Choose a theme that appeals.
If you’re planning a party for both expecting parents, you need to make sure your decorations, invitations, and other things appeal to both genders. The word ‘baby shower’ conjures up a particular set of images, so keeping your invites and theme gender-neutral can help both parents feel equally considered. A barbecue could work! You could also change the wording of your invitation to help the guys feel involved – perhaps by using the word ‘party’ instead of ‘shower’ or by making it explicit that this is an event for both parents and friends and family of both genders.
Reconsider traditional games.
Traditional baby shower games may send the guys running, so be sure to avoid any activities or games that alienate them. Try diaper decorating, a diaper relay race, or the classic shower game where everyone brings a baby photo of themselves for a game of ‘guess who.’ The guys may also be up for a round of ‘guess the baby food,’ where you ask guests to guess the flavor of an unmarked jar of baby food.

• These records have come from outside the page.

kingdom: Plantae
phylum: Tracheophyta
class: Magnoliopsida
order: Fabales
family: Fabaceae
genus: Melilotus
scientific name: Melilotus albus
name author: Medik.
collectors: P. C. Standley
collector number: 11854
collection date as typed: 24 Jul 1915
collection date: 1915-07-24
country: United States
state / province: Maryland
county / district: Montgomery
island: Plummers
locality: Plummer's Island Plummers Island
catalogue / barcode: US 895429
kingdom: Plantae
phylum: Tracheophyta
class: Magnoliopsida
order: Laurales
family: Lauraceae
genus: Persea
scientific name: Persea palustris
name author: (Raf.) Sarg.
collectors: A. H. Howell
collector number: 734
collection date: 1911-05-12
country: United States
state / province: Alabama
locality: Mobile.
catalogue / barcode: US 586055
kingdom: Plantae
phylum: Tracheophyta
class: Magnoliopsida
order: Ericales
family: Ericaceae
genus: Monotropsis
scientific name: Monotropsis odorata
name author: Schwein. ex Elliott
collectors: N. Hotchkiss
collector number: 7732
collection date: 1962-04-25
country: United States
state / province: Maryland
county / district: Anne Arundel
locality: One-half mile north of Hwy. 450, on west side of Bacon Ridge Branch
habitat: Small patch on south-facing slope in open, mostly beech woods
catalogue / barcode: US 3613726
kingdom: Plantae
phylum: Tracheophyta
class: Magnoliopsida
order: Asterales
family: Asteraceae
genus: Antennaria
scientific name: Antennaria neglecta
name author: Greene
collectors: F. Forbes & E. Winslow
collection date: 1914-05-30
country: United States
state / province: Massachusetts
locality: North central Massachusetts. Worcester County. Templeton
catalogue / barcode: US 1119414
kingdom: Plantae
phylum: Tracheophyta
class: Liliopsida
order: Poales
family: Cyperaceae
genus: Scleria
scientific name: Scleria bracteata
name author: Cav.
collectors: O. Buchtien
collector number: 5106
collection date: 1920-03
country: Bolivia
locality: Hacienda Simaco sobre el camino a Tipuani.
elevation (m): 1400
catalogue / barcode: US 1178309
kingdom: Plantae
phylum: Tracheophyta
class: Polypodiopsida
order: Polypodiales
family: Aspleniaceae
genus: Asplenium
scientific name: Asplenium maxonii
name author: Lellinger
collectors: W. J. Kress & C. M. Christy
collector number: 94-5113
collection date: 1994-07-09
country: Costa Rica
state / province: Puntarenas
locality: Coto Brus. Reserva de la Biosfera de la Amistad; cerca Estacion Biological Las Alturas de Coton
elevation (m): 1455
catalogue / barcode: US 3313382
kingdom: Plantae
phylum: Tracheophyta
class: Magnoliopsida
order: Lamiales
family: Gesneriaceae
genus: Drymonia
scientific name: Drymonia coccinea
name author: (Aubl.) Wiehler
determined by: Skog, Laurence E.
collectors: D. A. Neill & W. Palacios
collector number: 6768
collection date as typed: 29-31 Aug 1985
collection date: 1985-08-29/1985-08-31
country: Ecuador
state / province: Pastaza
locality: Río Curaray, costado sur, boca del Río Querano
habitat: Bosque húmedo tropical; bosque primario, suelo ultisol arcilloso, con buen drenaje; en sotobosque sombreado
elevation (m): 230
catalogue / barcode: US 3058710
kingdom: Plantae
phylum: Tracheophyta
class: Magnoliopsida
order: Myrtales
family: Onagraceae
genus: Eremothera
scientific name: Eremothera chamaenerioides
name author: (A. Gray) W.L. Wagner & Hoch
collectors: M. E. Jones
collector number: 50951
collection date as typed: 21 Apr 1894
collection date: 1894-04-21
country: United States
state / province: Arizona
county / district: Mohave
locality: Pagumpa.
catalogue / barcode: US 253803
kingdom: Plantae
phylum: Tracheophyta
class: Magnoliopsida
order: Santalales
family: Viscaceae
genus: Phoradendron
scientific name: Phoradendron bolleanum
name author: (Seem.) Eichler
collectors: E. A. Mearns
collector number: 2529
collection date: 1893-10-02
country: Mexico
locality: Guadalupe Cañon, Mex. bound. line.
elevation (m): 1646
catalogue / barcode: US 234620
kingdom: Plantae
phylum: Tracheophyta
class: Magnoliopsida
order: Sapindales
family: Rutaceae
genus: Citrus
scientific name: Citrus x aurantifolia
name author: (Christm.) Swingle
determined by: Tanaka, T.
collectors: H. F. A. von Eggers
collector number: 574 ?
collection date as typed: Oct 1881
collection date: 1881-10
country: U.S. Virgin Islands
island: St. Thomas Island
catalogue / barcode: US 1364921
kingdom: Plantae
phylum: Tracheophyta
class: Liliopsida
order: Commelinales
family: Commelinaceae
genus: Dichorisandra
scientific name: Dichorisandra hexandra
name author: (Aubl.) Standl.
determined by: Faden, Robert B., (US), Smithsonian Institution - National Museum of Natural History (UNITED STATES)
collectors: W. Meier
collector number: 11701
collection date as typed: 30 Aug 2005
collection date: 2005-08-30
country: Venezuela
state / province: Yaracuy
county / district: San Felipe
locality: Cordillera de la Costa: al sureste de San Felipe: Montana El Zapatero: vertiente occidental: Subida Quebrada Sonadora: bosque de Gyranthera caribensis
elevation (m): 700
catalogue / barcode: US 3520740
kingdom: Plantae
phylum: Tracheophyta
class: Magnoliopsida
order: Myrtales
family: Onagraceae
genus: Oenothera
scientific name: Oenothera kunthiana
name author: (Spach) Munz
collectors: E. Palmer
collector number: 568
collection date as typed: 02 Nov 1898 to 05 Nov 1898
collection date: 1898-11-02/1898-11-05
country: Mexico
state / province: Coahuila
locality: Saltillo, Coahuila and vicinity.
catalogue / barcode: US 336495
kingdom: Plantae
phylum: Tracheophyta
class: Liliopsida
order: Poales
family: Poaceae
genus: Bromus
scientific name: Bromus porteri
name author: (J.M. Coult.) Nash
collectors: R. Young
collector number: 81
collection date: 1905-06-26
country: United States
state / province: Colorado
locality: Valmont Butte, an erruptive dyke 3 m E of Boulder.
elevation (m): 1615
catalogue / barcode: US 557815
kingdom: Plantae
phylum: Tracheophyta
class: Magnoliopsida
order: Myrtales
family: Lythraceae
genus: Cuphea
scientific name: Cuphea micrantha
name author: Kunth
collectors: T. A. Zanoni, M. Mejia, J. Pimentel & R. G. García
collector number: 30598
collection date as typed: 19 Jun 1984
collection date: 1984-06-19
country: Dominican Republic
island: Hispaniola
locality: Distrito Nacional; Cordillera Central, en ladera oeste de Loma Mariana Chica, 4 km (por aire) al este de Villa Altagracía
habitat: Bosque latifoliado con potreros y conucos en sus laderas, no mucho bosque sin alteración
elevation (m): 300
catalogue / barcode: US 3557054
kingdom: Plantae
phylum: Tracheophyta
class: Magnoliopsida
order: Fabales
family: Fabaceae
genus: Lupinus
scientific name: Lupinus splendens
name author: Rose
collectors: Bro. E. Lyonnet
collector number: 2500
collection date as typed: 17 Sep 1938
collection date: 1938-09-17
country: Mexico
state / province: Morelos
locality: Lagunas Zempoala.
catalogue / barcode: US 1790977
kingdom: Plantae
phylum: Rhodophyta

Rather than games and activities, you might want to throw a party that’s more focused on great food and drink as this is easy to make appealing to everyone. Offer a good mix of party food and hearty stuff, and sweet items and savory. That way, your bases are completely covered.
If you’re sending your guests home with a party favor, make sure these are also gender-neutral. Try a food item, a mix CD, or vouchers. Also, a personal touch is always a great idea!